- The Washington Times - Saturday, October 10, 2009

PORTLAND, Maine | For an off-year election in a state only rarely in the national political spotlight, an upcoming referendum on same-sex marriage has dramatic potential to make history and to roil emotions from coast to coast.

On Nov. 3, Maine voters will become the first in any state with the chance to repeal or uphold a law, passed by their legislature and signed by their governor, legalizing same-sex marriage. The outcome is considered too close to call, and the race is galvanizing activists on both sides of the issue across the country.

The ballot measure, Question One, results from Maine’s provision for a “people’s veto” - any newly passed law can be subject to repeal by voters if enough valid signatures are obtained to trigger a referendum.

“The stakes are very high in Maine, no question about it,” said Frank Schubert, who was hired by gay-marriage opponents in Maine as their top strategist after he coordinated the Proposition 8 campaign last year in California that repealed court-ordered gay marriage there.

Though five other states have legalized same-sex marriage, including four of Maine’s New England neighbors, none has done it with the affirmation of a popular vote. Maine could be the first - a prospect that worries Mr. Schubert and his allies.

“It would be the first time gay marriage advocates would be able to convince the public to be on their side,” he said. “It would add to their attempt to convince people that it’s inevitable they will win, that it’s just a matter of time.”

Supporters of same-sex marriage, in Maine and elsewhere, are cautiously hopeful of a landmark victory, which they believe would have an impact in other states including California. But they acknowledge that defeat - by an electorate known for its independence and moderation - would be crushing.
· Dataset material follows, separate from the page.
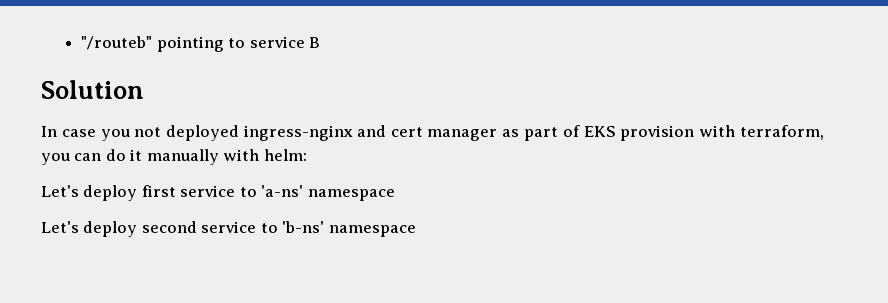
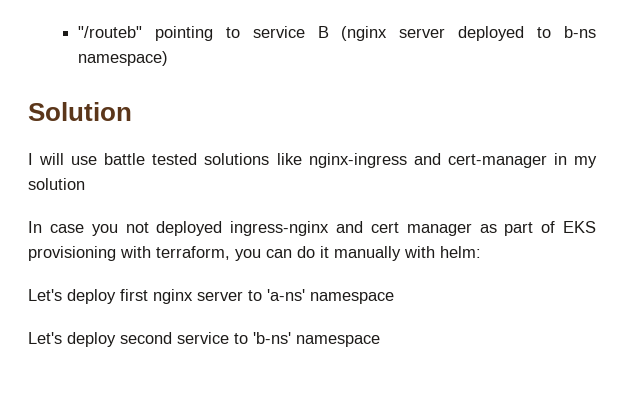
[41,80,144,99] // Solution -> [341,26,596,41] [78,51,169,66] [28,102,132,121] [28,153,597,168] [28,178,85,190] (nginx server deployed to b-ns namespace) // Solution // I will use battle tested solutions like nginx-ingress and cert-manager in my solution
[620,125,695,141] provision -> [28,246,116,261] provisioning
[180,185,236,197] service -> [153,289,243,304] nginx server

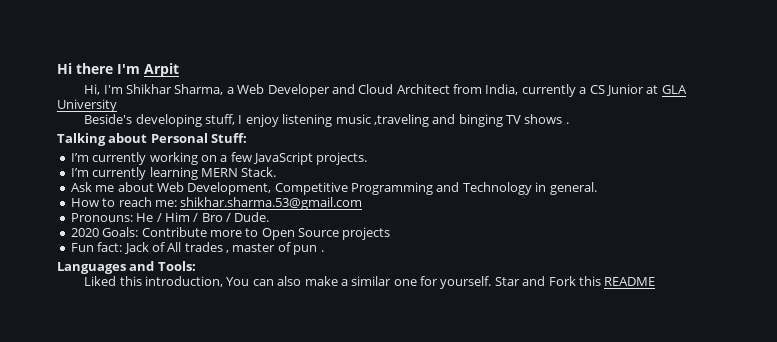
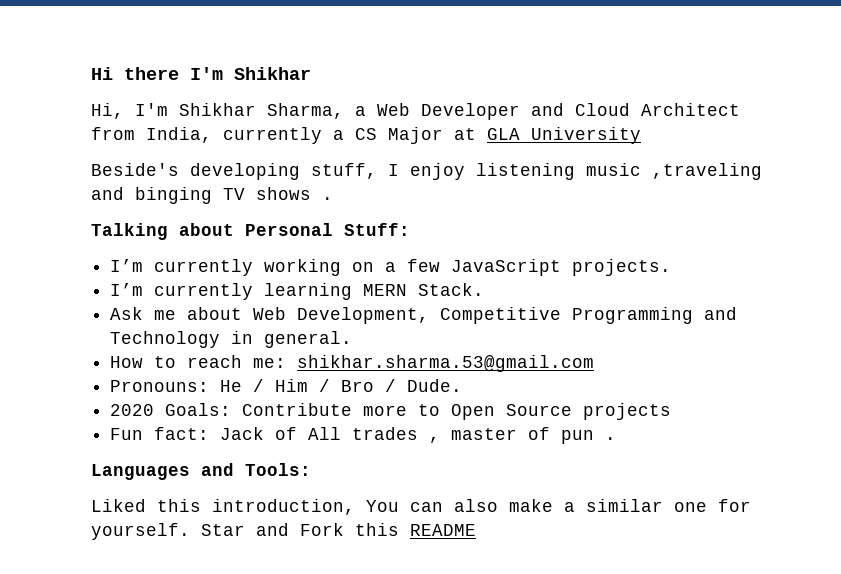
[144,63,179,77] Arpit -> [234,67,311,80] Shikhar
[605,84,644,96] Junior -> [388,127,443,144] Major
“If we lose, it will be a day of tremendous grief,” said Judy Chamberlain, who along with her partner of 30 years, Karen Marlin, has been working in the campaign to uphold the marriage law.
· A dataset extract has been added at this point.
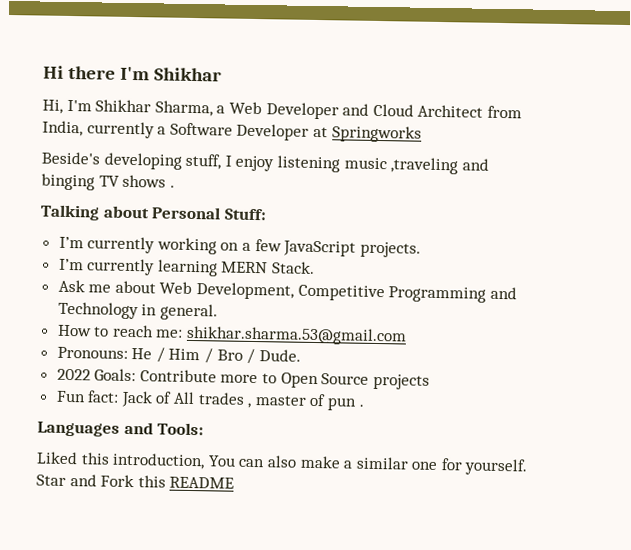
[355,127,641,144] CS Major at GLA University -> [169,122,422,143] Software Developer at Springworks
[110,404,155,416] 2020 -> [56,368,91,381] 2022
Among the lawmakers backing the marriage bill was state Sen. Larry Bliss, an openly gay Democrat who moved many colleagues with personal stories of raising a family as half of a same-sex couple. Initially, Mr. Bliss felt the bill was premature, but changed his mind when his longtime partner quit his job and needed to get on Mr. Bliss’s health insurance.

“If he’d been my spouse, it would have been easy,” Mr. Bliss said. “Instead the process was appallingly humiliating.”

Many Mainers were surprised by the decision of Democratic Gov. John Baldacci, a Roman Catholic, to sign the bill swiftly on May 6 despite having voiced doubts about same-sex marriage.

The spiritual leader of Maine’s 200,000 Catholics, Portland Bishop Richard Malone, said he was “deeply disappointed” in Mr. Baldacci and legislative leaders, and called same-sex marriage “a dangerous sociological experiment.” Catholic churches statewide have taken collections to aid the repeal effort.

Mr. Baldacci, a former altar boy, said he is at peace with his decision.

“It’s important to have your own faith and connection to God,” he said in an interview in his office. “At the same time, it isn’t just that faith you’re the governor of. … You’re governor of all the people.”